In the wake of the shooting of Michael Brown and, more recently the shooting of two police officers in Ferguson, Mo., a brochure is going out to the Pittsburgh community outlining rights, responsibilities and realities of police encounters.
“For instance, you have the right to curse at a police officer, but it’s not a good idea in most cases to do that,” said Tim Stevens, president and founder of the Black Political Empowerment Project (B-PEP), “so we’re talking about what your rights are, what your responsibilities are as a citizen and what the reality is.”
The overall goal is to improve community and police relations, which have been strained in recent years. Stevens cited the 1995 police shooting of Jonny Gammage and the more recent case of Jordan Miles, who was beaten by three Pittsburgh Police Officers.
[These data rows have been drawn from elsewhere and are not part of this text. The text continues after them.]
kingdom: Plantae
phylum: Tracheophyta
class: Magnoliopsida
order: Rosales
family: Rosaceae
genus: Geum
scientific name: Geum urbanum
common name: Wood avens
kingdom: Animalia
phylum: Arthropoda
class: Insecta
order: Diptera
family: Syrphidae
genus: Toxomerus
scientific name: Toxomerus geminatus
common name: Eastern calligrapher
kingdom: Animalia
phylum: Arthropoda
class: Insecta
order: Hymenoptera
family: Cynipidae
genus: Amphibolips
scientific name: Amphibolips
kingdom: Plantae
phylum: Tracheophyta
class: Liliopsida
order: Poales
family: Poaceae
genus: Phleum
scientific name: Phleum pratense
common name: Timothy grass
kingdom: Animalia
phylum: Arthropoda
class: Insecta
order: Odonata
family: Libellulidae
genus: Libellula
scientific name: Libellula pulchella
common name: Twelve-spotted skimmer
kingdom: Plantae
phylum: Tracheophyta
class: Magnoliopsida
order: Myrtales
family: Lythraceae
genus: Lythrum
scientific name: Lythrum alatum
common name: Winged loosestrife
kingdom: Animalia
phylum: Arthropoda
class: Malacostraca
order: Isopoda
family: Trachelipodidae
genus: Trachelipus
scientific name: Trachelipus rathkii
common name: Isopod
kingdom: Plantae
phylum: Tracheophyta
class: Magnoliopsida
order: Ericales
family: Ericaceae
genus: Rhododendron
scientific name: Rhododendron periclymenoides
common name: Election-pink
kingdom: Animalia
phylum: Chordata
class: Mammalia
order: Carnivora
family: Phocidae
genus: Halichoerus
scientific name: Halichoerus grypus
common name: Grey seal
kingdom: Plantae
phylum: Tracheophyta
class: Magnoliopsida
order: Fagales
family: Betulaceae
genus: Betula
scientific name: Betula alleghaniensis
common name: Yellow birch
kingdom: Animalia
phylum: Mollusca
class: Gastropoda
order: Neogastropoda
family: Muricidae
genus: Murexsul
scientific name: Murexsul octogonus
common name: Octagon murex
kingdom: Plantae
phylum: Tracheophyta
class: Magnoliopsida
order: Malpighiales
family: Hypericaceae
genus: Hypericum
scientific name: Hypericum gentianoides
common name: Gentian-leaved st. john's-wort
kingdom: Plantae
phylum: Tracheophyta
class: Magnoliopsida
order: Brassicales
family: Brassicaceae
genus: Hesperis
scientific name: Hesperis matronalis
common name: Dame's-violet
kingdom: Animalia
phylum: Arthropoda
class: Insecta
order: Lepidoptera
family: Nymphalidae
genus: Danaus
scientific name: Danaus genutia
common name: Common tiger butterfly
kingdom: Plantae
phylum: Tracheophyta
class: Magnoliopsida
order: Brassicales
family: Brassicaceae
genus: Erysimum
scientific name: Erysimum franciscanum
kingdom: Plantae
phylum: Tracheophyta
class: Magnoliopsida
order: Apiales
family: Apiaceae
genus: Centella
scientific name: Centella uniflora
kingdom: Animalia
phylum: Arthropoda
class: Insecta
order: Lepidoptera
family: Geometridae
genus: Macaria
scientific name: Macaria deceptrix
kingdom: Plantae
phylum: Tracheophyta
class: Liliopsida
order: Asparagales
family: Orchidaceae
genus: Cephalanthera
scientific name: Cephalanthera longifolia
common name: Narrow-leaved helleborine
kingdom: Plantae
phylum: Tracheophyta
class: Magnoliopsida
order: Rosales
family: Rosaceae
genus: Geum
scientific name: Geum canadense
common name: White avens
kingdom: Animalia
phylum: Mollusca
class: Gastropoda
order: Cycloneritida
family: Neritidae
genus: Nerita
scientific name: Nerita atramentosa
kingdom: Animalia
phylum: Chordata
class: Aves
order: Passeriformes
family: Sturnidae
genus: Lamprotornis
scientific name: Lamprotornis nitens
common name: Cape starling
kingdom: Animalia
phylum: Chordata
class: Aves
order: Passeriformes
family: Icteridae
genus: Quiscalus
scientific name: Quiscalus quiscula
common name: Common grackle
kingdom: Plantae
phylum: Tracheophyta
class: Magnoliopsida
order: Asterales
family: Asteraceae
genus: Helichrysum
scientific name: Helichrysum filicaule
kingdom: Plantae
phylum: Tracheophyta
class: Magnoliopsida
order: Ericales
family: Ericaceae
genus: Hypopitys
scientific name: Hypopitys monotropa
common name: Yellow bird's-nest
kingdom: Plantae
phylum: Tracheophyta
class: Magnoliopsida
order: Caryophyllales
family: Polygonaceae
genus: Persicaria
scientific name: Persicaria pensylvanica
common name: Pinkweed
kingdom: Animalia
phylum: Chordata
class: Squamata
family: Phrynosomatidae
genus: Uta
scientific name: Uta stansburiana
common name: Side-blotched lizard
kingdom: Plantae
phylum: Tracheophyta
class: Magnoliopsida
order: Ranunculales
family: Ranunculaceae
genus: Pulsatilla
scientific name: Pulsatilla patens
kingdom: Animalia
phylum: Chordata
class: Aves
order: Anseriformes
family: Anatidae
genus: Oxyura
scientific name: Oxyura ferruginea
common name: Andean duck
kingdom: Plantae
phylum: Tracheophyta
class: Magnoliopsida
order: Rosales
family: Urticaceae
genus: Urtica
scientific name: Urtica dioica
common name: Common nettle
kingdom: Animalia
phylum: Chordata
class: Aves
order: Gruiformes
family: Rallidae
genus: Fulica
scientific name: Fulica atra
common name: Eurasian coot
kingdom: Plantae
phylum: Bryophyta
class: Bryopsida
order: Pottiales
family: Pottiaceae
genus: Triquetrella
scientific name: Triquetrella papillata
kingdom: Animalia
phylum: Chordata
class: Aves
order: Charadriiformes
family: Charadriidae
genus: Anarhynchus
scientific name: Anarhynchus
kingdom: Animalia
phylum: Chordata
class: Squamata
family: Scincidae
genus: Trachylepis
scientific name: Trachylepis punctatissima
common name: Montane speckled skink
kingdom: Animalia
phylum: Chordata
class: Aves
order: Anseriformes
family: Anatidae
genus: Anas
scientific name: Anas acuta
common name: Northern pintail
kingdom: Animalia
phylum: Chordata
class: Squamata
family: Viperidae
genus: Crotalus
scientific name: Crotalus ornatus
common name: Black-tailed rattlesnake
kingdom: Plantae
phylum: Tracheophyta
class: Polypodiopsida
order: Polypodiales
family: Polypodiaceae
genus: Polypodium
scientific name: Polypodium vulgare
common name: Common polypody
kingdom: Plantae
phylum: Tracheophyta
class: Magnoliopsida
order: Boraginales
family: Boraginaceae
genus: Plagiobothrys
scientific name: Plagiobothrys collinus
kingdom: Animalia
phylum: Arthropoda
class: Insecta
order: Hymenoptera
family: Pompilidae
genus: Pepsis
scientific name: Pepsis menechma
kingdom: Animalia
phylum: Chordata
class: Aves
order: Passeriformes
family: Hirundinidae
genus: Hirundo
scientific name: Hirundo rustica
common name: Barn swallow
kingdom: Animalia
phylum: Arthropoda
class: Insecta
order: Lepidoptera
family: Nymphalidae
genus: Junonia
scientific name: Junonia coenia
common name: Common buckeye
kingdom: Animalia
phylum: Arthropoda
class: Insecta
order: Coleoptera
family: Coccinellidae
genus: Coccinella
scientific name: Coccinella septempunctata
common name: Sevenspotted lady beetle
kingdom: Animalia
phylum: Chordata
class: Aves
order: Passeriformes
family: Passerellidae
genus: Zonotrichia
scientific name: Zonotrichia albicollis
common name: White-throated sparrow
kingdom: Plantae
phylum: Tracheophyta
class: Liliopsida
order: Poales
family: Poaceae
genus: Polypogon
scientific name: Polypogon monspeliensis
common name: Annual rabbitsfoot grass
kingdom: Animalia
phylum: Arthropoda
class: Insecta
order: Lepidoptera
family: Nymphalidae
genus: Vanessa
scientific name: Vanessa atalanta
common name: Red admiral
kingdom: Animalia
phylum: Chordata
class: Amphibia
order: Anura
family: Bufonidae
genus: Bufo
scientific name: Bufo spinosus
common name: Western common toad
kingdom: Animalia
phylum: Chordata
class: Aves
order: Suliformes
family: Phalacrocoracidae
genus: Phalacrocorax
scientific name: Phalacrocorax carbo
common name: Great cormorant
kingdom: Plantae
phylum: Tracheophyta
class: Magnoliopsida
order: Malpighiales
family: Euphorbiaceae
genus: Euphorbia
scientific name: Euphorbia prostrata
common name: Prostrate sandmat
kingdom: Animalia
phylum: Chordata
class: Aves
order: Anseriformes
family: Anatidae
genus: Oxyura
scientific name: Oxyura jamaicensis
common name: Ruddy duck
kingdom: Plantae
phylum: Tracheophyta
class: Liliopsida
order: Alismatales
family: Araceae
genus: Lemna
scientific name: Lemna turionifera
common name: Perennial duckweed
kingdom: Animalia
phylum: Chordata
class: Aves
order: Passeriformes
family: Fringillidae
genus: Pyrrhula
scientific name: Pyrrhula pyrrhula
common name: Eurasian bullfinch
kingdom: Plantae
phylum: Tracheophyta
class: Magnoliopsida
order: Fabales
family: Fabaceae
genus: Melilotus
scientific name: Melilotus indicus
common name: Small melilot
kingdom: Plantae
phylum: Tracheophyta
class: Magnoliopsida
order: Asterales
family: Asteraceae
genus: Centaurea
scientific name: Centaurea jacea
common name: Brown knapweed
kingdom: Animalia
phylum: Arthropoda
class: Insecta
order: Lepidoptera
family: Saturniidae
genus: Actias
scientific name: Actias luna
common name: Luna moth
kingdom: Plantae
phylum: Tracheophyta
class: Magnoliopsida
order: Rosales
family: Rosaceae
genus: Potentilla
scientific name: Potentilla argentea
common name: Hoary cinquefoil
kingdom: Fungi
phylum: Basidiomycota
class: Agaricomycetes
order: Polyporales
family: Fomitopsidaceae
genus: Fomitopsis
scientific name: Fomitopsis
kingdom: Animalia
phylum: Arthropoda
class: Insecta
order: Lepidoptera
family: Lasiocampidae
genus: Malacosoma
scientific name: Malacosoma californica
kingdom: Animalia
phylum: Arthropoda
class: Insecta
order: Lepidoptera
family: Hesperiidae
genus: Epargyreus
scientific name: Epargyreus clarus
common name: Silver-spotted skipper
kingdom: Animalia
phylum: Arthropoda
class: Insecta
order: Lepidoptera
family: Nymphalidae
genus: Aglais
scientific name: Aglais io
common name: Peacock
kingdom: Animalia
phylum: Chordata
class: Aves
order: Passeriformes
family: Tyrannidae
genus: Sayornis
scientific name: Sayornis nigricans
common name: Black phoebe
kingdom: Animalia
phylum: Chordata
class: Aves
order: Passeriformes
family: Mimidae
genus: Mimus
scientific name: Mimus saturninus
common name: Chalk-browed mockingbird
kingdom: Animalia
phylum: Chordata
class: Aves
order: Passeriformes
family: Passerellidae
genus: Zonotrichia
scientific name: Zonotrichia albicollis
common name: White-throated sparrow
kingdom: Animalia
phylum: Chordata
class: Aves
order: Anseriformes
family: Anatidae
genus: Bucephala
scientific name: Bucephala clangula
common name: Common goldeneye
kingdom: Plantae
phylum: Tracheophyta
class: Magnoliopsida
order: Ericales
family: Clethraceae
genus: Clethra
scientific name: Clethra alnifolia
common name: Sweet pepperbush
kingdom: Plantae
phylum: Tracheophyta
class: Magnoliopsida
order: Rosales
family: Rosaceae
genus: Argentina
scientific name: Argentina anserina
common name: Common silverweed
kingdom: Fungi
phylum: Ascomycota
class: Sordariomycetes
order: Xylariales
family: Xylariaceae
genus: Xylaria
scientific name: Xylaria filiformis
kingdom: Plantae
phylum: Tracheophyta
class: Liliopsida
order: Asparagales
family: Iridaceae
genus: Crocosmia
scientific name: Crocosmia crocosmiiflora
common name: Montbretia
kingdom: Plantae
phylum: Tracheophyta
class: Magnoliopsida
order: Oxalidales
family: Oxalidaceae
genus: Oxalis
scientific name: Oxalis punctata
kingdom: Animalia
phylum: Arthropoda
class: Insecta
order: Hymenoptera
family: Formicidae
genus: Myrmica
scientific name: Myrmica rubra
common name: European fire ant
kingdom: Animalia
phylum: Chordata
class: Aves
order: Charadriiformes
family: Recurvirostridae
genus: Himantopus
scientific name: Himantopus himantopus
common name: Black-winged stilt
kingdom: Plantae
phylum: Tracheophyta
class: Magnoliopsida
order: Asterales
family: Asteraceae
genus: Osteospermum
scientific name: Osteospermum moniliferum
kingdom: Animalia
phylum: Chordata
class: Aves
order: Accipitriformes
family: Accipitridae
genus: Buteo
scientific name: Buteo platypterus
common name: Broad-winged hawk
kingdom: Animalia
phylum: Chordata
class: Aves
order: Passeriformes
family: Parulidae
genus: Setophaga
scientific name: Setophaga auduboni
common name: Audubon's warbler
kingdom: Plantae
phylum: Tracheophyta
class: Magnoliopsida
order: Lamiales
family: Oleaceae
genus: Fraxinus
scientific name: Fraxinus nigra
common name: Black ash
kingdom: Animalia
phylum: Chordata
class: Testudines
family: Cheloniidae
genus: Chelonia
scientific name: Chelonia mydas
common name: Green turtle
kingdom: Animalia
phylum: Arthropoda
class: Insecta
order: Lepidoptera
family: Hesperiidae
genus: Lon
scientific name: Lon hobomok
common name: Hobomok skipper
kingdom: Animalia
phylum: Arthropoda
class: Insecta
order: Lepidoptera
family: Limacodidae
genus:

Stevens said part of the issue stems from community distrust of the police, and many not know what do to in police encounters.
“We have an overall description of what to do in any encounter with the police,” said Stevens. “Your rights, your responsibilities, what the police can do, what they should not be able to do, how you should behave, where to put your hands if you’re stopped while driving.”
The brochure is the product of collaboration between B-PEP, the Independent Citizen Police Review Board, the Pittsburgh Bureau of Police, American Civil Liberties Union of PA, Pittsburgh Public Schools, the University of Pittsburgh School of Law and others. Stevens said the brochure will be widely distributed to schools, churches, libraries, community centers and other locations.
“We need to get this message out that kids and adults can put themselves in negative situations that they don’t need to be in that end up in beatings or arrests or worse, we don’t want that to happen,” he said, “we don’t want the police to be injured, we don’t want our citizens to be injured, we don’t want anyone to be injured.”
This brochure is an updated version of a similar one that has been around since the late 1990s.